Officials at Guantanamo Bay say no interrogations have taken place. Amnesty
International is calling on the U.S. government to clarify the legal status
of the detainees. "There are certain minimum standards of treatment for
detainees, regardless of whether you grant them prisoner of war status. The
United States has resisted choosing from among one of the recognized
standards for a detainee.

It leaves the men in legal limbo without a status that grants them rights
under law," said Hodgett. Boyle said the United States is opening itself up
to reprisals if Taliban or al Qaida forces capture U.S. soldiers. "We are
threatening the integrity of not  only the Third Geneva Convention on
prisoners of war but the entire Geneva Conventions structure. It's a very
serious matter," said Boyle.

The Geneva Conventions are a series of international treaties made in Geneva
between 1864 and 1949 to ease the effects of war on soldiers and civilians.
They provide for the treatment of wounded and sick soldiers, for the
protection of civilian persons during war, and for humane treatment of
captured prisoners.

The dispute over the United States' perceived flouting of international law
is so far a much bigger story abroad than it is at home. Abroad photos
released by the Department of Defense showing the prisoners kneeling before
their captors with manacled hands, shaved heads and wearing blacked-out ski
goggles, surgical masks and ear cups have led to charges of torture and have
fueled debate over American violations of international norms.

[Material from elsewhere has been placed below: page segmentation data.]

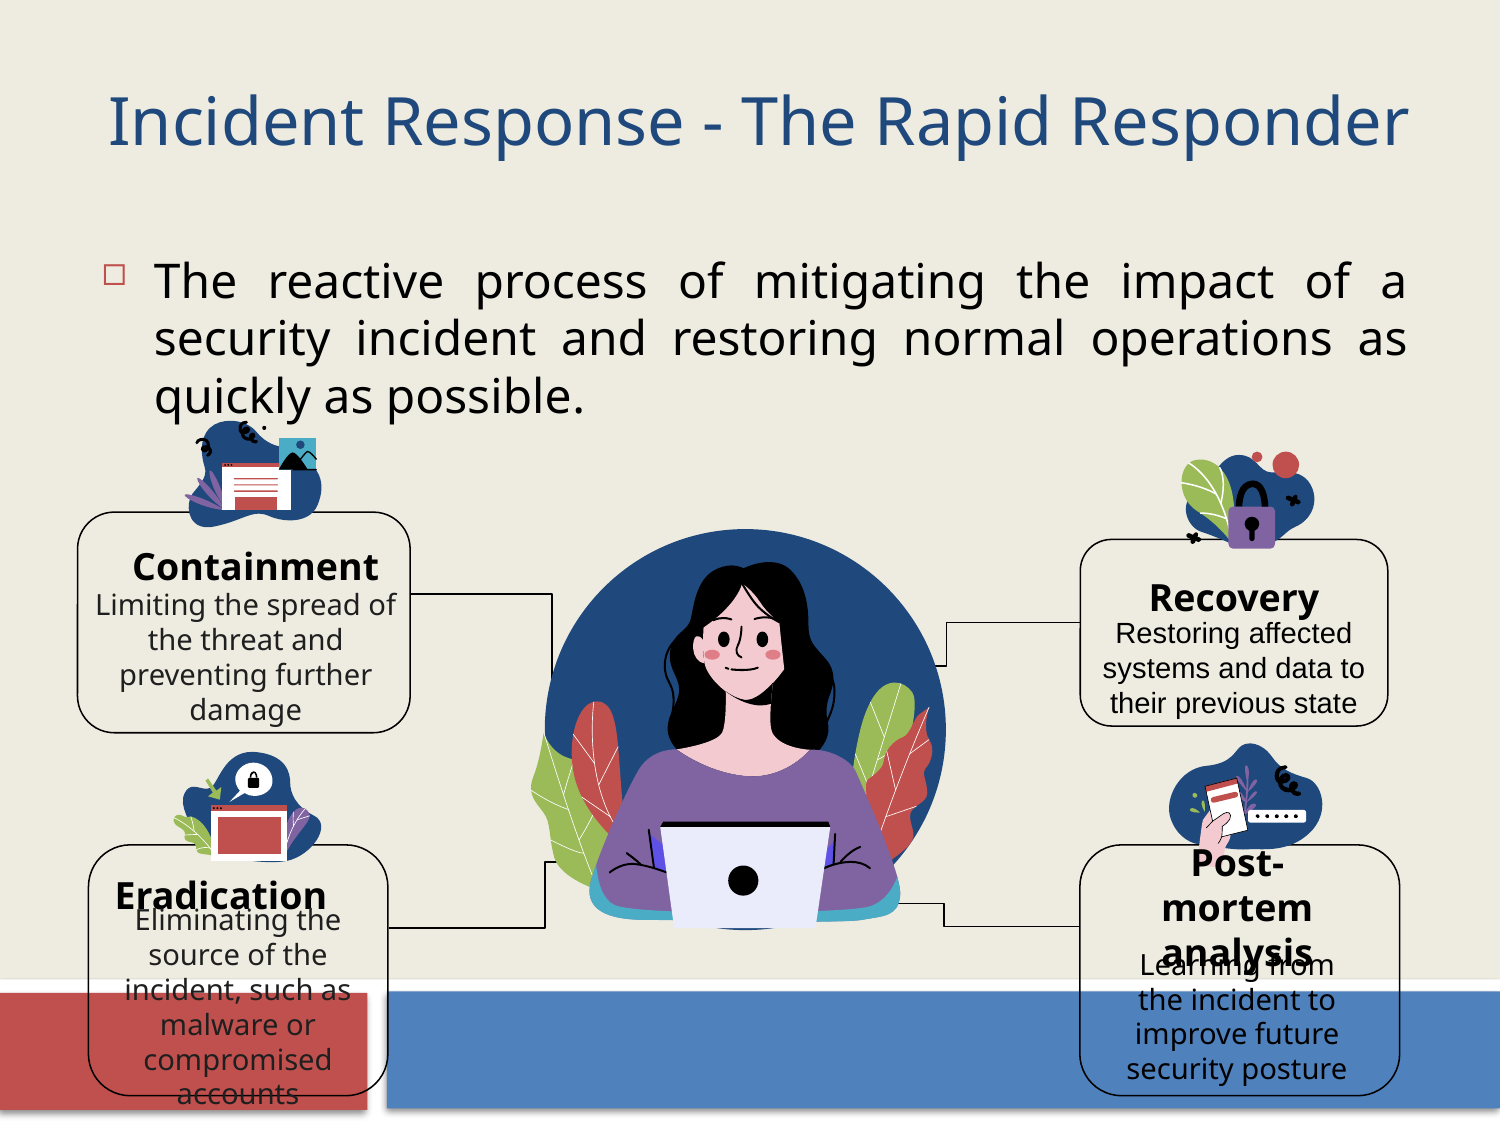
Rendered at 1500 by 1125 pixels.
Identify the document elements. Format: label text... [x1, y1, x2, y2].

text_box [1079, 576, 1389, 712]
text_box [812, 451, 1389, 727]
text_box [526, 528, 947, 931]
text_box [83, 538, 408, 716]
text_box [807, 743, 1400, 1096]
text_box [77, 420, 694, 751]
text_box The reactive process of mitigating the impact of a security incident and restoring normal operations as quickly as possible. [86, 242, 1425, 416]
title Incident Response - The Rapid Responder [93, 63, 1444, 198]
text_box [1115, 903, 1359, 1072]
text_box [88, 751, 701, 1096]
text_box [91, 882, 385, 1096]
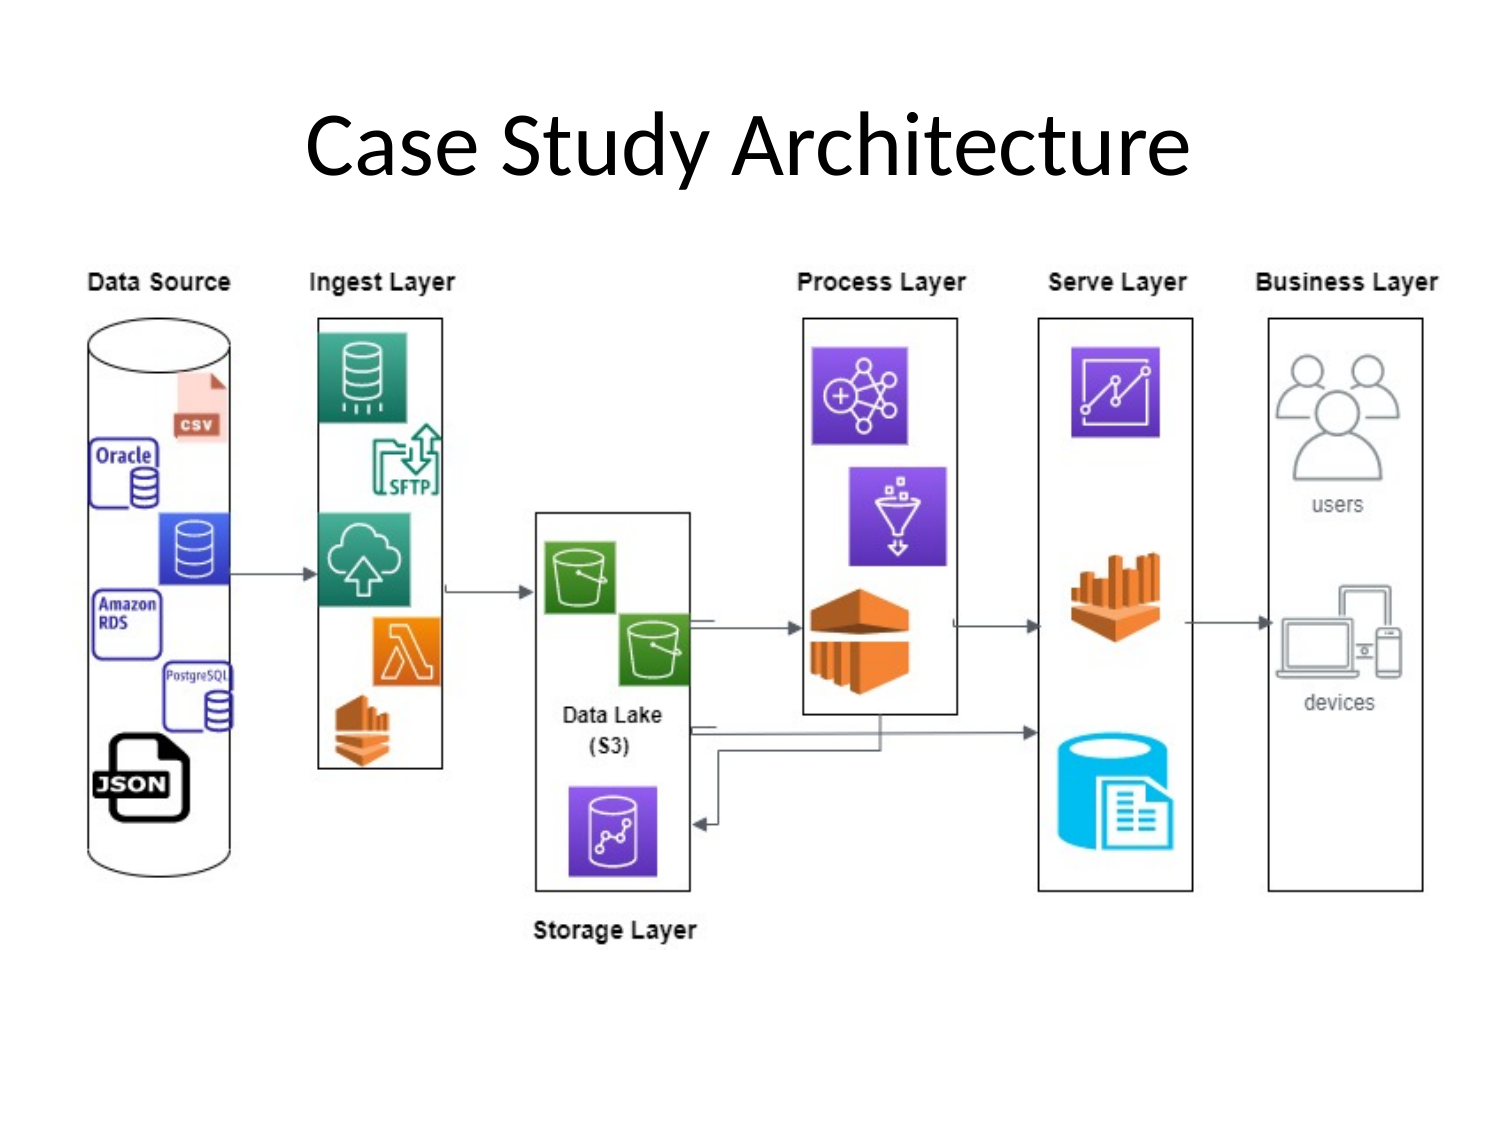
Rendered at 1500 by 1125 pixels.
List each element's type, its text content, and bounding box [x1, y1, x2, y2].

title Case Study Architecture [75, 45, 1425, 233]
picture [70, 264, 1454, 950]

"If indeed we are committed to tackling international terrorism, examples of
Western powers not taking seriously Muslim religion, Muslim lives and Muslim
human rights will work against success," observed Glenda Jackson, a member
of Parliament, in a debate in the British Parliament.

'These are not schoolchildren'
U.S. Sen. Joseph Lieberman, D-Conn., a member of the Senate Armed Services
Committee, has defended the administration's handling of the prisoners at
Guantanamo Bay. "Yes, they're being treated tough, but these are not
schoolchildren," said Lieberman. "They are dangerous people. I think our
military is doing just the right thing in the way they are handling them at
Guantanamo."

In the United States, a legal challenge to the treatment of the prisoners
has been filed by a coalition of Los Angeles clergy, journalism professors
and civil rights attorneys, including former U.S. Attorney General Ramsey
Clark,demanding that the detainees at Guantanamo be taken before a court and
told the charges against them. Judge A. Howard Matz, a federal judge in Los
Angeles, will decide whether a federal court has jurisdiction over the
prisoners in Cuba.

Boyle said decisions about the detainees in Cuba are being made by
Federalist Society lawyers at the White House rather than international law
experts at the Pentagon. Boyle said President Bush had been criminally
misadvised by his lawyers who have incriminated him and created a situation
where the president is open to universal prosecution just as former Chilean
leader Augusto Pinochet was in London. Boyle said Bush had not only violated
international law but U.S. domestic law passed under former President
Clinton that supports the Geneva Conventions.

Writing for The Independent newspaper in London, Adam Roberts, Montague
Burton Professor of International Relations at Oxford University, said
"observance of international standards generally, and the coalition cause,
maybe in jeopardy if the U.S. ignores basic norms."

Margot Patterson is a senior writer for NCR.